* What the task requires
Return each line of the data below unchanged, please.

****

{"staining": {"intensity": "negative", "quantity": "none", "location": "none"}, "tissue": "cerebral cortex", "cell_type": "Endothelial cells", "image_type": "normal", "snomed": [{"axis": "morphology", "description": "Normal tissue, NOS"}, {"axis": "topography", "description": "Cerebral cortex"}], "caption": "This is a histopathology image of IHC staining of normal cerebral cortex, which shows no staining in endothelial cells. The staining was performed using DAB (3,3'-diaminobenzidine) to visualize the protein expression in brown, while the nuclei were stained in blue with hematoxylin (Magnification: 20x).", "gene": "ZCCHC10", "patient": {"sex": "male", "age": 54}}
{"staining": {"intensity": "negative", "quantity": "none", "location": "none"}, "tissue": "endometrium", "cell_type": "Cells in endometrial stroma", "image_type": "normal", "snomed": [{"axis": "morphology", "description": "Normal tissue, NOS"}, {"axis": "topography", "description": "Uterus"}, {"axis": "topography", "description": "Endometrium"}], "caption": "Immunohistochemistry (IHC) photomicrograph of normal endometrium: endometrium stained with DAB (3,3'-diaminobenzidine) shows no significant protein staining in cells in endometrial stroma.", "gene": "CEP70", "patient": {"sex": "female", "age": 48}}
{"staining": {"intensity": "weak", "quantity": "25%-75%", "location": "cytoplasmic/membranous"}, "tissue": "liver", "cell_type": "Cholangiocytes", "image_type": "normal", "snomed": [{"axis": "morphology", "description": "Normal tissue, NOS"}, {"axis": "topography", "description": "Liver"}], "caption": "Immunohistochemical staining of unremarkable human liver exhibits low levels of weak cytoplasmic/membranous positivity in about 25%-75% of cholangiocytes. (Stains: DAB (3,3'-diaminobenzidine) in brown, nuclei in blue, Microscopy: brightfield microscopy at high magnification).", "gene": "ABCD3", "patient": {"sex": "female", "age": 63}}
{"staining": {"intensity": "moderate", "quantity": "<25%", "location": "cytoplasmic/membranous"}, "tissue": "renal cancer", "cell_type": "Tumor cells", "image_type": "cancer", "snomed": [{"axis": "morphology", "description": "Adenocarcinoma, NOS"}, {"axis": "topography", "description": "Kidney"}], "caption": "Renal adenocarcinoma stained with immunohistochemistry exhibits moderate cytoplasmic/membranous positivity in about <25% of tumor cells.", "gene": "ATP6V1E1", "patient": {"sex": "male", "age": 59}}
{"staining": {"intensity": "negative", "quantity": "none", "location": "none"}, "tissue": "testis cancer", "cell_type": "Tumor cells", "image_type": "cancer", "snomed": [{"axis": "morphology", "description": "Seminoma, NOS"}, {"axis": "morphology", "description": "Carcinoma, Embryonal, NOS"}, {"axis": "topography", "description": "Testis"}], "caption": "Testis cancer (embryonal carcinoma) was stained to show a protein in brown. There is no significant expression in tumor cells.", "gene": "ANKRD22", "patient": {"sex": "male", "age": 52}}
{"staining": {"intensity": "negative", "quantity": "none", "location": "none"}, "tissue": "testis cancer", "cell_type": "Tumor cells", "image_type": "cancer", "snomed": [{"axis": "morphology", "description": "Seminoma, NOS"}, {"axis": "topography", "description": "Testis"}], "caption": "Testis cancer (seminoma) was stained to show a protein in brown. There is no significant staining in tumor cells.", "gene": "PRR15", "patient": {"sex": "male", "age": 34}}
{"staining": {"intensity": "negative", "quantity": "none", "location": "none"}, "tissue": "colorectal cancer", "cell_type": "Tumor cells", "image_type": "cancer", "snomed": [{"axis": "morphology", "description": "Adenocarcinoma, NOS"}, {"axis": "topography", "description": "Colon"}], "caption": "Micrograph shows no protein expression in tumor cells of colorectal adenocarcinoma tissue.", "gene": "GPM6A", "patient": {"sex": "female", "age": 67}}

****

* Exercise result
{"staining": {"intensity": "negative", "quantity": "none", "location": "none"}, "tissue": "cerebral cortex", "cell_type": "Endothelial cells", "image_type": "normal", "snomed": [{"axis": "morphology", "description": "Normal tissue, NOS"}, {"axis": "topography", "description": "Cerebral cortex"}], "caption": "This is a histopathology image of IHC staining of normal cerebral cortex, which shows no staining in endothelial cells. The staining was performed using DAB (3,3'-diaminobenzidine) to visualize the protein expression in brown, while the nuclei were stained in blue with hematoxylin (Magnification: 20x).", "gene": "ZCCHC10", "patient": {"sex": "male", "age": 54}}
{"staining": {"intensity": "negative", "quantity": "none", "location": "none"}, "tissue": "endometrium", "cell_type": "Cells in endometrial stroma", "image_type": "normal", "snomed": [{"axis": "morphology", "description": "Normal tissue, NOS"}, {"axis": "topography", "description": "Uterus"}, {"axis": "topography", "description": "Endometrium"}], "caption": "Immunohistochemistry (IHC) photomicrograph of normal endometrium: endometrium stained with DAB (3,3'-diaminobenzidine) shows no significant protein staining in cells in endometrial stroma.", "gene": "CEP70", "patient": {"sex": "female", "age": 48}}
{"staining": {"intensity": "weak", "quantity": "25%-75%", "location": "cytoplasmic/membranous"}, "tissue": "liver", "cell_type": "Cholangiocytes", "image_type": "normal", "snomed": [{"axis": "morphology", "description": "Normal tissue, NOS"}, {"axis": "topography", "description": "Liver"}], "caption": "Immunohistochemical staining of unremarkable human liver exhibits low levels of weak cytoplasmic/membranous positivity in about 25%-75% of cholangiocytes. (Stains: DAB (3,3'-diaminobenzidine) in brown, nuclei in blue, Microscopy: brightfield microscopy at high magnification).", "gene": "ABCD3", "patient": {"sex": "female", "age": 63}}
{"staining": {"intensity": "moderate", "quantity": "<25%", "location": "cytoplasmic/membranous"}, "tissue": "renal cancer", "cell_type": "Tumor cells", "image_type": "cancer", "snomed": [{"axis": "morphology", "description": "Adenocarcinoma, NOS"}, {"axis": "topography", "description": "Kidney"}], "caption": "Renal adenocarcinoma stained with immunohistochemistry exhibits moderate cytoplasmic/membranous positivity in about <25% of tumor cells.", "gene": "ATP6V1E1", "patient": {"sex": "male", "age": 59}}
{"staining": {"intensity": "negative", "quantity": "none", "location": "none"}, "tissue": "testis cancer", "cell_type": "Tumor cells", "image_type": "cancer", "snomed": [{"axis": "morphology", "description": "Seminoma, NOS"}, {"axis": "morphology", "description": "Carcinoma, Embryonal, NOS"}, {"axis": "topography", "description": "Testis"}], "caption": "Testis cancer (embryonal carcinoma) was stained to show a protein in brown. There is no significant expression in tumor cells.", "gene": "ANKRD22", "patient": {"sex": "male", "age": 52}}
{"staining": {"intensity": "negative", "quantity": "none", "location": "none"}, "tissue": "testis cancer", "cell_type": "Tumor cells", "image_type": "cancer", "snomed": [{"axis": "morphology", "description": "Seminoma, NOS"}, {"axis": "topography", "description": "Testis"}], "caption": "Testis cancer (seminoma) was stained to show a protein in brown. There is no significant staining in tumor cells.", "gene": "PRR15", "patient": {"sex": "male", "age": 34}}
{"staining": {"intensity": "negative", "quantity": "none", "location": "none"}, "tissue": "colorectal cancer", "cell_type": "Tumor cells", "image_type": "cancer", "snomed": [{"axis": "morphology", "description": "Adenocarcinoma, NOS"}, {"axis": "topography", "description": "Colon"}], "caption": "Micrograph shows no protein expression in tumor cells of colorectal adenocarcinoma tissue.", "gene": "GPM6A", "patient": {"sex": "female", "age": 67}}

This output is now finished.